Background for Ahmed’s Talk

Abstract:
Diatoms and other chromalveolates are among the dominant phytoplankton in the world’s oceans. Endosymbiosis was essential to the success of chromalveolates and it appears the ancestral plastid in this group of red algal originated via a single, ancient secondary endosymbiosis. However, recent analyses have turned up a handful of nuclear genes in chromalveolates that are of green algal derivation. Using a genome-wide approach to estimate the “green” contribution to diatoms, we identified >1,700 green gene transfers, comprising 16% of the diatom nuclear coding potential. These genes were likely introduced into diatoms and other chromalveolates from a cryptic endosymbiont related to prasinophyte-like green algae. Chromalveolates appear to have recruited genes from the two major existing algal groups to forge a highly successful, species-rich protist lineage.

Research:
Focuses on the functional genomics of harmful algae (Red Tide) and evolutionary genomics of marine microalgae. Working on characterizing and determining the origin and assembly of the saxitoxin gene cluster in cyanobacteria.
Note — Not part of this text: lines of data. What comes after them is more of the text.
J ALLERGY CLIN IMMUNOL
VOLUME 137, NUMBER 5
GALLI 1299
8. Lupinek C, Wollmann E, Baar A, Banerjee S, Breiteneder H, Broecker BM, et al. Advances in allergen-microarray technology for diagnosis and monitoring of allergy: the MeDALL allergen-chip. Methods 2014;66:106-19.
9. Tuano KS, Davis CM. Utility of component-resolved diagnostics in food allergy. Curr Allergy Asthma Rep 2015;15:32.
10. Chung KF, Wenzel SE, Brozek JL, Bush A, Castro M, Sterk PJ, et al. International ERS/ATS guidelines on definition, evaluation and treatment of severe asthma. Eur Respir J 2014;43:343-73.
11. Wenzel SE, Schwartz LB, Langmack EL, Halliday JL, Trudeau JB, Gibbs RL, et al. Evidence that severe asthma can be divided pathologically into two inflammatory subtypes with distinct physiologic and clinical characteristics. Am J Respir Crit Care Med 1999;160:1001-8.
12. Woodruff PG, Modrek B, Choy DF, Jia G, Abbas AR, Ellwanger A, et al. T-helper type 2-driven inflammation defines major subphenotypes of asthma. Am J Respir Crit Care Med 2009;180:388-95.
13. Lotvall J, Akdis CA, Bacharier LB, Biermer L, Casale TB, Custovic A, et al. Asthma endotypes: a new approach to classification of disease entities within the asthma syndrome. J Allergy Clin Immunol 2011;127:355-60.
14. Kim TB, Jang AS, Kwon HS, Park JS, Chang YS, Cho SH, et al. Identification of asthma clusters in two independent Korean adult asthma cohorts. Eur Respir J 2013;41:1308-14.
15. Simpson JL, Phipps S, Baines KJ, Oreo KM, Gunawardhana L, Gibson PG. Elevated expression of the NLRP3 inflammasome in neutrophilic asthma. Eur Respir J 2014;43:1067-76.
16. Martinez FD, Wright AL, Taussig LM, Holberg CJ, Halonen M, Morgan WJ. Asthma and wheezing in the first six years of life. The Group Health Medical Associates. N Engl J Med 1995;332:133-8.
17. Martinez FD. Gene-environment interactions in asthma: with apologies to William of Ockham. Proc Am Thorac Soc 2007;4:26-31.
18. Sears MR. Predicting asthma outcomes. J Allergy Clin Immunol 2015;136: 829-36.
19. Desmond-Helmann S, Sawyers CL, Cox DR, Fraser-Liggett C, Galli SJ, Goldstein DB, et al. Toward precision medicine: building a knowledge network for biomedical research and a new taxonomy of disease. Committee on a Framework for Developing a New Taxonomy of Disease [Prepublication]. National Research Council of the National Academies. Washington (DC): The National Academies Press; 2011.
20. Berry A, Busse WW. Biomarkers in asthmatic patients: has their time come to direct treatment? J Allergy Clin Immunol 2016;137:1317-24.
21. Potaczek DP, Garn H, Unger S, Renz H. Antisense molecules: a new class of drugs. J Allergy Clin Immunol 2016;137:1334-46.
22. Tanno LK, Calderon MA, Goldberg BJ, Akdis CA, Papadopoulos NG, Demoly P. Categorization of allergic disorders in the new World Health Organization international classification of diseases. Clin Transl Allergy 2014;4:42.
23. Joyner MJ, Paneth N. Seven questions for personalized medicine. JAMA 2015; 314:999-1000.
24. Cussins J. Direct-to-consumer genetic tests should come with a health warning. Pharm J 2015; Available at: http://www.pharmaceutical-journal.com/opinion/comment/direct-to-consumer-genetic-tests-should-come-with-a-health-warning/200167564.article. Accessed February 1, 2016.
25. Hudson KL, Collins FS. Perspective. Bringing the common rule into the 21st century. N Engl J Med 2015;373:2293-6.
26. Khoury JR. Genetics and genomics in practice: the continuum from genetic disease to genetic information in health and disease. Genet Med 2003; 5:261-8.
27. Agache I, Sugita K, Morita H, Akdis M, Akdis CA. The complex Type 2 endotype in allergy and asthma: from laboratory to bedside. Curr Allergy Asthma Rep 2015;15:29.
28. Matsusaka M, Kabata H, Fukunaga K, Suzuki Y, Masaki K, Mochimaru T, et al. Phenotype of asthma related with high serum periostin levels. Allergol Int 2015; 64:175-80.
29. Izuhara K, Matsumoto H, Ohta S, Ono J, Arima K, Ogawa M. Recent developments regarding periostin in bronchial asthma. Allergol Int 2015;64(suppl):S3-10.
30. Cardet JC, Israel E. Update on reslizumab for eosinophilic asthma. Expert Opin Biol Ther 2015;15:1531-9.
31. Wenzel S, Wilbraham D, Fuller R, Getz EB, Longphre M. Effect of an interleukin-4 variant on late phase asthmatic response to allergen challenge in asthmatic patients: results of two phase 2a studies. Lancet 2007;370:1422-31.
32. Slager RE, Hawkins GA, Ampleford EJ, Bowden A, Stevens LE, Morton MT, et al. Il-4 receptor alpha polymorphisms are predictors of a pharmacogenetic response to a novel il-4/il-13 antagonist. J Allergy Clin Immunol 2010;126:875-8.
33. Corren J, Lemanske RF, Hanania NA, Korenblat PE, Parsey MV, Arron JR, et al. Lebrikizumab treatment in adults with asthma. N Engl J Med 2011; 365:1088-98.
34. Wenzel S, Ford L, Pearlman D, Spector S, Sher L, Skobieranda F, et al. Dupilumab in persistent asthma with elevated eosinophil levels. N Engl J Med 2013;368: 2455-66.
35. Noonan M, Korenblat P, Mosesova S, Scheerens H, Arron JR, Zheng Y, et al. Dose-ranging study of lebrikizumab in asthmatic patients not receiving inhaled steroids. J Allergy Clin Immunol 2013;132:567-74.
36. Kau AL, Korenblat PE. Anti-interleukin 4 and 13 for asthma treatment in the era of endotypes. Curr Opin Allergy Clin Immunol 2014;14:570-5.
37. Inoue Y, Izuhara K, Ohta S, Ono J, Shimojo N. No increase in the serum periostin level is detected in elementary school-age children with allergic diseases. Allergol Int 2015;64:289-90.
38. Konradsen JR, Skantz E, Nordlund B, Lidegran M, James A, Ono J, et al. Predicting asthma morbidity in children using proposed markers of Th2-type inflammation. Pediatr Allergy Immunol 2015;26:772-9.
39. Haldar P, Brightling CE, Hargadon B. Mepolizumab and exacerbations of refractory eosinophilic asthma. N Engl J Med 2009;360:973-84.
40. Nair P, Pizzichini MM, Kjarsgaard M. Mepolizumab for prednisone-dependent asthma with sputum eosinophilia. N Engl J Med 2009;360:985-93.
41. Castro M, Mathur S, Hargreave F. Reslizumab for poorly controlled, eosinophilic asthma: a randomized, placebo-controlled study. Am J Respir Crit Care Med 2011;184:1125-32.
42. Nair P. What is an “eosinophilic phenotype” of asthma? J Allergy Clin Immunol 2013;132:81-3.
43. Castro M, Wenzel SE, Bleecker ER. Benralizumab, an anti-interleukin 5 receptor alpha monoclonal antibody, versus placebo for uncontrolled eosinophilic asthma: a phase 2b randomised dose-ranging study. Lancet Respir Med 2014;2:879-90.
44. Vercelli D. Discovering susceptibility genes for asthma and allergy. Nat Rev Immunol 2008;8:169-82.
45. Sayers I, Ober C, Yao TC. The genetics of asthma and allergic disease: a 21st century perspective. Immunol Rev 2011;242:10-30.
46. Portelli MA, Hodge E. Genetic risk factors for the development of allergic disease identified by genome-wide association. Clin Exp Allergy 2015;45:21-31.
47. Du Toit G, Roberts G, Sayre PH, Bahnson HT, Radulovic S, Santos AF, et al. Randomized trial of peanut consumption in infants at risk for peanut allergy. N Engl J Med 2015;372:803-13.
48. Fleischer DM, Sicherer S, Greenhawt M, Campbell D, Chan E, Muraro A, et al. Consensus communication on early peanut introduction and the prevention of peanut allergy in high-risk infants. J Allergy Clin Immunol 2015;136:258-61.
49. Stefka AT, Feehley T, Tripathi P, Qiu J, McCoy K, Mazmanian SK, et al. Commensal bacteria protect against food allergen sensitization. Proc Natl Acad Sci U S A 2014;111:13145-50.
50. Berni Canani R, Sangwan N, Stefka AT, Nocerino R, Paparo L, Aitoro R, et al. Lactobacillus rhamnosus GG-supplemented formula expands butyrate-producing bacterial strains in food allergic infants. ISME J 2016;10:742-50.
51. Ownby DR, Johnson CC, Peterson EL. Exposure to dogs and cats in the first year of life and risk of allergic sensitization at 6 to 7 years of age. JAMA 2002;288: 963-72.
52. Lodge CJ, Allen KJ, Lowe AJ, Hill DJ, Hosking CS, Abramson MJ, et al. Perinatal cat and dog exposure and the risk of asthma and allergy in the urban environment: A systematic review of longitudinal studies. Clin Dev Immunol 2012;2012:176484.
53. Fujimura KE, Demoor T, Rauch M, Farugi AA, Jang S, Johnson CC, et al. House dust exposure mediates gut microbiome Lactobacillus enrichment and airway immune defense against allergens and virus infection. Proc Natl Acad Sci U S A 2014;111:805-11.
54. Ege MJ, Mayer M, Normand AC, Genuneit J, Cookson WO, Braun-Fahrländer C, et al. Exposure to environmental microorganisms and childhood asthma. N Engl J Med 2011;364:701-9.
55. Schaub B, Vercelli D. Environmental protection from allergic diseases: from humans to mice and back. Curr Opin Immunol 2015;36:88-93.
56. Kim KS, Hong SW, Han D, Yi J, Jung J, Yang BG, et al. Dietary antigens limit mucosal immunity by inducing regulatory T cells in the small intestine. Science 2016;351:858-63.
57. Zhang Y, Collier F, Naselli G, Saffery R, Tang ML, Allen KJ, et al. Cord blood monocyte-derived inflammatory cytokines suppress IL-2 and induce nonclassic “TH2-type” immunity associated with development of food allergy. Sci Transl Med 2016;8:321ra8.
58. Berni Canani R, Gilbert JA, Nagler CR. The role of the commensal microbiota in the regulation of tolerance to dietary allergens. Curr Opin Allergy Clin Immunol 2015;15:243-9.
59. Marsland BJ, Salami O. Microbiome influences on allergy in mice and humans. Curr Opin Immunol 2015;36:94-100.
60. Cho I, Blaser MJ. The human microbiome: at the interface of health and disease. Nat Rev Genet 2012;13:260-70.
Also, profiling global gene expression patterns in dinoflagellates and the impact of bacterial interaction on the transcriptional regulation in dinoflagellates.

Background for Alissa’s Talk

Many cellular functions, such as axis determination and cell movement, are dependent on the asymmetrical distribution of proteins and RNAs.  In Xenopus laevis, several maternal mRNAs essential for normal development are localized to the oocyte vegetal cortex, and our lab has used microarrays to identify numerous additional localized RNAs.  In this work we characterize one of these cortex-enriched transcripts, cep4l.  CEP4L belongs to a family of Cdc42 effector proteins (CEPs) that bind Cdc42 and related small GTPases, which can regulate the actin cytoskeleton.  Using in situ hybridization we found that cep4l is expressed in the oocyte vegetal cortex and throughout embryonic development.  The embryonic expression pattern includes migratory cell populations during gastrulation and neurulation, and neural regions in older embryos.  To begin to ascertain the function of cep4l in development we misexpressed cep4l RNA in embryos.  We found that this overexpression causes convergent extension defects, cell disaggregation, and induces ectopic neural and neuronal marker expression, indicating a potential role in neurogenesis.  Structure-function analyses using deletion mutant constructs show a role for the CRIB domain, a conserved GTPase binding domain.  We also present loss of function data showing a role for cep4l in normal axial and nervous system development.  Although the roles of small GTPases in cell migration and adhesion are well-characterized, our results suggest novel roles for these proteins and their effectors in neurogenesis and early development.